+++ EXCERPTED RECORDS
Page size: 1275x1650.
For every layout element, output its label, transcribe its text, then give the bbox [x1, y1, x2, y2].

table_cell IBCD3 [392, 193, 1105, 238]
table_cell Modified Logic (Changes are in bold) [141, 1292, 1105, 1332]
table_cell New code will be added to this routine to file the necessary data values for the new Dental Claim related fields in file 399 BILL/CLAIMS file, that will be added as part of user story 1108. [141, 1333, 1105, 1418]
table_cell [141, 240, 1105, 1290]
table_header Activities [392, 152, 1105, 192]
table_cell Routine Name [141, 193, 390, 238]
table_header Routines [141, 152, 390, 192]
++++++
_EXERCISE DIRECTIONS_
Each entry is to be retyped exactly as it appears.

_ANSWER BOX_
Page size: 1275x1650.
For every layout element, output its label, transcribe its text, then give the bbox [x1, y1, x2, y2].

table_cell IBCD3 [392, 193, 1105, 238]
table_cell Modified Logic (Changes are in bold) [141, 1292, 1105, 1332]
table_cell New code will be added to this routine to file the necessary data values for the new Dental Claim related fields in file 399 BILL/CLAIMS file, that will be added as part of user story 1108. [141, 1333, 1105, 1418]
table_cell [141, 240, 1105, 1290]
table_header Activities [392, 152, 1105, 192]
table_cell Routine Name [141, 193, 390, 238]
table_header Routines [141, 152, 390, 192]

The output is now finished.